Page d'histoire : Antoine Bourdelle Montauban, 30 octobre 1861 – Le Vésinet (Yvelines), 1er octobre 1929

Centaure mourant dans l’atelier de Bourdelle - Contact d’après négatif sur verre
Paris, Musée Bourdelle
© Musée Bourdelle

Le jeune Antoine Bourdelle commence sa formation à l’école des Beaux-Arts de Toulouse avant de la poursuivre à Paris, où il travaille dans l’atelier de Falguière, fréquente Maillol et découvre l’œuvre de Rodin qui l’accueille ensuite comme praticien pendant de longues années. De 1885 à 1895, dans ses premières sculptures, comme Adam, Pallas drapée ou Hamlet, il démontre une certaine aversion pour la vraisemblance anatomique et les canons des proportions, bien qu’il soit issu d’une formation académique classique. Ses œuvres semblent plutôt traversées par une aspiration à questionner les signifiés et les iconographies culturelles établies : des croisements impurs et le dévoiement de la norme révèlent un tempérament prompt à l’anticonformisme. Dans son approche, on peut ainsi déceler les prémices de solutions plastiques et de trouvailles thématiques qui, diversement déployées, se retrouveront dans toute sa trajectoire artistique. La fascination pour le patrimoine mythologique, de la culture grecque en particulier, deviendra pour lui un répertoire narratif inépuisable : il n’aura de cesse de l’épurer, en le débarrassant de tout détail contingent ou anecdotique, pour en atteindre la vérité universelle.

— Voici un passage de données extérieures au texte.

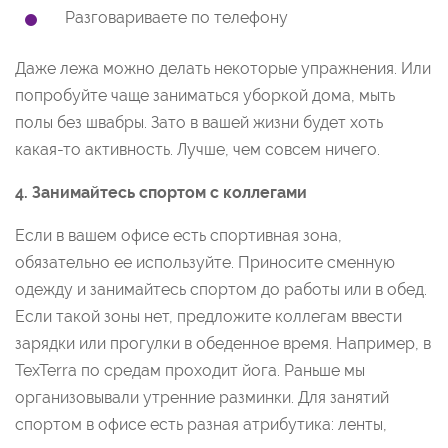
Разговариваете по телефону
Даже лежа можно делать некоторые упражнения. Или
попробуйте чаще заниматься уборкой дома, мыть
полы без швабры. Зато в вашей жизни будет хоть
какая-то активность. Лучше, чем совсем ничего.
4. Занимайтесь спортом с коллегами
Если в вашем офисе есть спортивная зона,
обязательно ее используйте. Приносите сменную
одежду и занимайтесь спортом до работы или в обед.
Если такой зоны нет, предложите коллегам ввести
зарядки или прогулки в обеденное время. Например, в
TexTerra по средам проходит йога. Раньше мы
организовывали утренние разминки. Для занятий
спортом в офисе есть разная атрибутика: ленты,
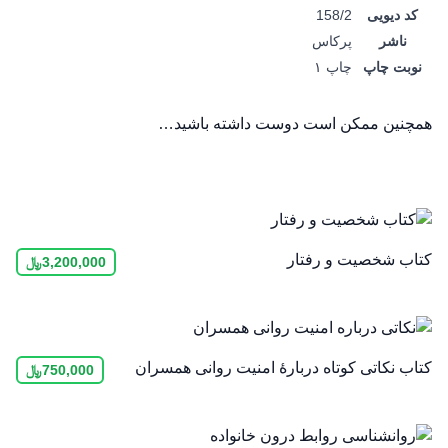
کد دیویی
158/2
ناشر
پرکاس
نوبت چاپ
چاپ ۱
همچنین ممکن است دوست داشته باشید…
کتاب شخصیت و رفتار
3,200,000
﷼
کتاب نکاتی کوتاه دربارۀ امنیت روانی همسران
750,000
﷼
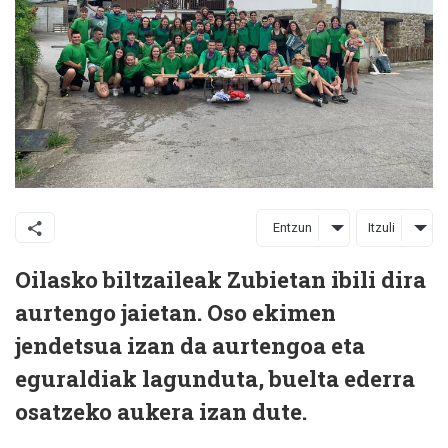
Entzun
Itzuli
Oilasko biltzaileak Zubietan ibili dira
aurtengo jaietan. Oso ekimen
jendetsua izan da aurtengoa eta
eguraldiak lagunduta, buelta ederra
osatzeko aukera izan dute.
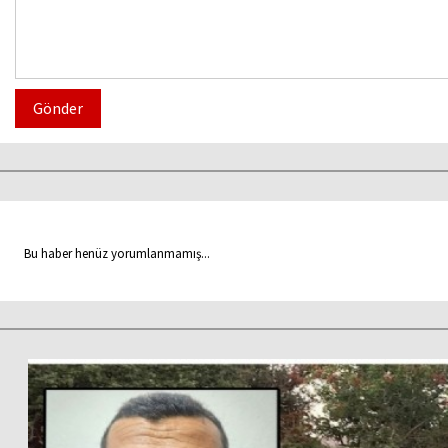
Gönder
Bu haber henüz yorumlanmamış...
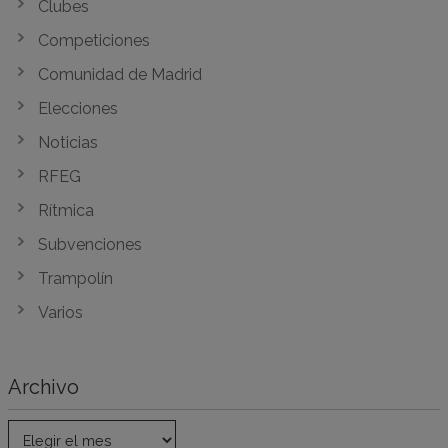
Clubes
Competiciones
Comunidad de Madrid
Elecciones
Noticias
RFEG
Rítmica
Subvenciones
Trampolín
Varios
Archivo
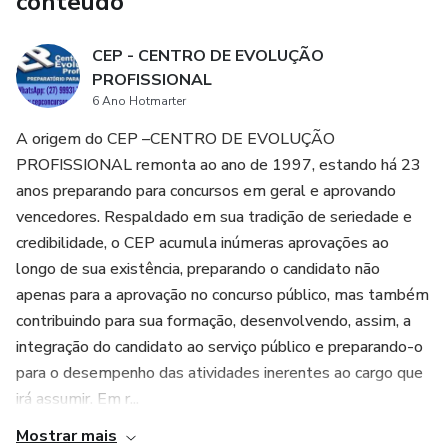
conteúdo
oferece videoaulas e materiais de apoio, que podem ser
visualizados no prazo de até 12 meses, permitindo que o
CEP - CENTRO DE EVOLUÇÃO
aluno estude no seu próprio ritmo e revisite o conteúdo
PROFISSIONAL
sempre que necessário.
6 Ano Hotmarter
A origem do CEP –CENTRO DE EVOLUÇÃO
5. Preparação para diversos tribunais: O Projeto Tribunais
PROFISSIONAL remonta ao ano de 1997, estando há 23
prepara o aluno para diversos tribunais do país, como
anos preparando para concursos em geral e aprovando
tribunais de justiça estaduais, tribunais regionais federais,
vencedores. Respaldado em sua tradição de seriedade e
tribunais do Trabalho e tribunais regionais federais,
credibilidade, o CEP acumula inúmeras aprovações ao
longo de sua existência, preparando o candidato não
ampliando as oportunidades de carreira para o aluno.
apenas para a aprovação no concurso público, mas também
contribuindo para sua formação, desenvolvendo, assim, a
integração do candidato ao serviço público e preparando-o
para o desempenho das atividades inerentes ao cargo que
irá assumir. Em r...
Mostrar mais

Au cours des années suivantes, Bourdelle assimile les tendances esthétiques de la fin du XIXe siècle, qui viennent enrichir son imaginaire esthétique. Sa fougue expressionniste se radicalise dans le Monument aux Combattants et Défenseurs du Tarn-et-Garonne de 1870-1871, que Montauban, sa ville natale, lui a officiellement commandé. La visée commémorative du monument est entièrement transgressée au profit d’une mise en scène emphatique du geste guerrier. Le peuple est entraîné dans un vertige de fureur héroïque pour la défense de sa patrie : Bourdelle projette le contexte de la guerre franco-prussienne sur la scène mythologique de la guerre de Troie. La grandeur épique est exprimée par une sculpture frémissante, tumultueuse, organisée en scènes narratives. Fasciné par le caractère inquiet et tourmenté de la musique de Beethoven, auquel il consacre une série de portraits, il est convaincu d’une équivalence absolue entre ce qu’il veut atteindre à travers son œuvre et ce qu’il ressent en écoutant les notes du compositeur allemand. Parallèlement, sur les traces de Rodin, il se laisse séduire par la tendance symboliste. Dans Les Amants ou Le Jour et la Nuit, la matière brute, à peine esquissée, et la forme irrésolue mais évocatrice, deviennent le support d’une installation métaphorique et allégorique qui joue avec les signes, en les laissant circuler et s’éparpiller sur la surface et les volumes de la sculpture.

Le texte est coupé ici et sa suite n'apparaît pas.